*** INFORMATION PROVIDED Section Begins ***

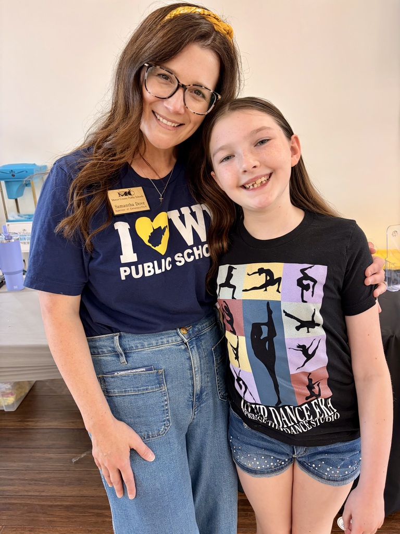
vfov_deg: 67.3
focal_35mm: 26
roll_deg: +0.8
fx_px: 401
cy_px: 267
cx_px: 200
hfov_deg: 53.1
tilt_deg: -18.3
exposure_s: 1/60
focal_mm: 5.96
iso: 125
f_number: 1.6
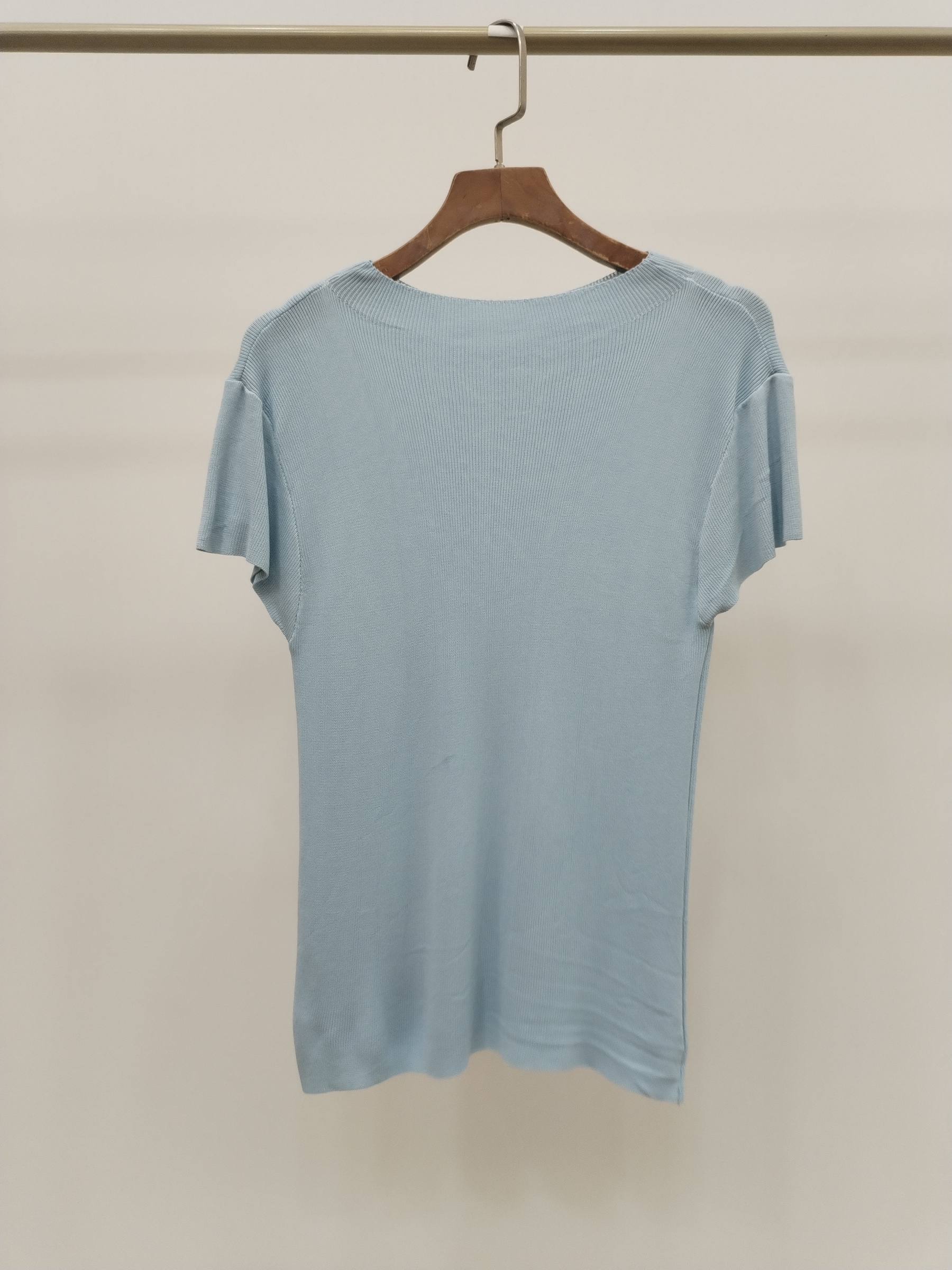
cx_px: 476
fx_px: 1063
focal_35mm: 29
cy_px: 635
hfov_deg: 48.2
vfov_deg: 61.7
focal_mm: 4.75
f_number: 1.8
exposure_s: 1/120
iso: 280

*** INFORMATION PROVIDED Section Ends ***

→ TASK STATEMENT
Taking the line with "hfov_deg: 48.2" as the first, copy every line through the end of the entries above exactly, with no others.

→ ANSWER BOX
hfov_deg: 48.2
vfov_deg: 61.7
focal_mm: 4.75
f_number: 1.8
exposure_s: 1/120
iso: 280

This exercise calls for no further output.